Если это и был последний полёт Лусэро Шанвури, это всё-таки был полёт.
— Сэр, для вас сообщение с планеты!
Чернокожий, бритый наголо гигант оторвался от картины на обзорнике. Плечи циркового борца, золотая цепь на бычьей шее, малиновая рубаха-разлетайка завязана на животе узлом — больше всего антис Бабаджайд Азикиве смахивал на средней руки рэкетира, собирающего дань со злачных окраин Хунгакампы. Прозвище Носорог приросло к нему как родное.
— Мне? Валяй, сообщай.
Обращение «сэр» пришлось Бабаджайду по душе.
— Ну, не вам лично, — смешался молоденький мичман. — Всем вам, антисам.

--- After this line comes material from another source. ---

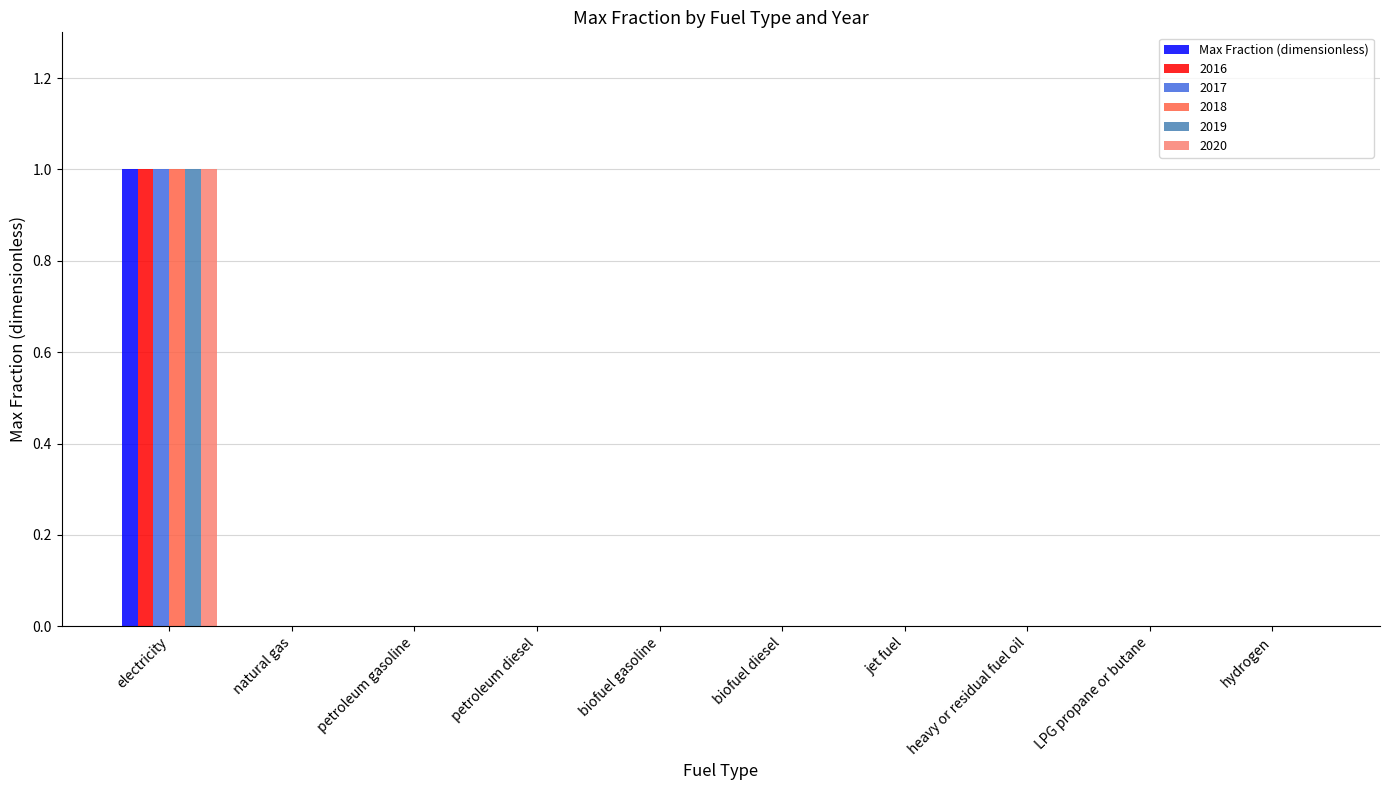

Which category has the highest value in the 2016 series?

electricity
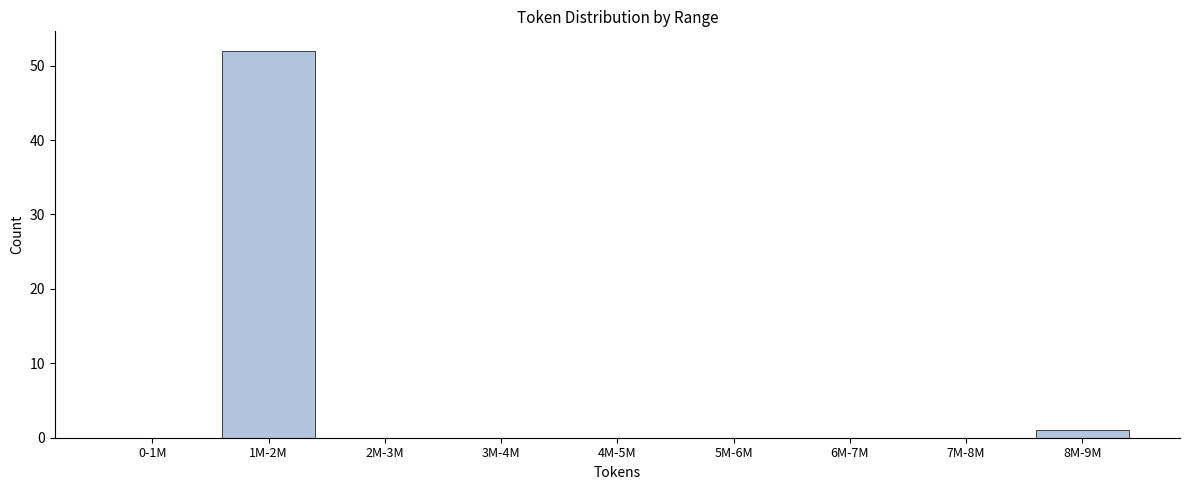

Reading left to right, extract all data points from this chart.

0-1M=0	1M-2M=52	2M-3M=0	3M-4M=0	4M-5M=0	5M-6M=0	6M-7M=0	7M-8M=0	8M-9M=1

— Что ты телишься? Зачитывай.
— С нами связались с Шадрувана, с исследовательской станции. Антис… Ну, мальчик, о котором говорили ваши, Натху Сандерсон…
— Что с пацаном?
— Всё в порядке. Он там, на планете.
— Красавчик! С меня выпивка, кекс.
— И его отец, Гюнтер Сандерсон, и йогин…
— Все мудрецы в одном тазу? Хорошие вести!
Сверкнув бриллиантовыми скайсами[21], Носорог расплылся в ослепительной улыбке. В порыве дружелюбия он хлопнул мичмана по плечу, едва не вколотив беднягу по пояс в термосиловый пол.
— Беги, кекс. Передай им: пусть летят сюда, к нам!
— Сэр…
— Встретим, как родных!
— Сэр, они не хотят!
— Не понял. В смысле — не хотят?!
— Не хотят взлетать. Сказали: валятся с ног от усталости. Если что, спускайтесь к ним сами.
— Что, так и сказали?!
— Ага, — не по уставу откликнулся мичман.
— Это Натху так сказал?
— Нет, его отец. А остальные поддержали.
— Какие ещё остальные?!
— Брамайн поддержал. И посол Зоммерфельд. И доктор ван Фрассен…
— Кто такие? Почему не знаю?!
— Я знаю, кто это такие, — ожил динамик внутренней связи. — Это несущественно, Бабаджайд. Мы с Самсоном всё слышали и передали нашим. Мы спускаемся на планету. В любом случае, нужно проводить Папу. Ваша девятка остаётся на местах. Проследите, чтобы флоты разошлись на безопасное расстояние, и присоединяйтесь к нам.
— Ладушки, Рахиль.
Носорог подмигнул мичману:
— Вот так всегда, кекс. Они, значит, тусоваться полетят, и на проводы, и вообще. А старик Бабаджайд — следи-контролируй. Ну что стоишь? Брякни своему адмиралу, пусть отводит флот. Типа, война окончена, всем спасибо! А то с вами всю гулянку пропустишь… Эт-то ещё кто? Куда?!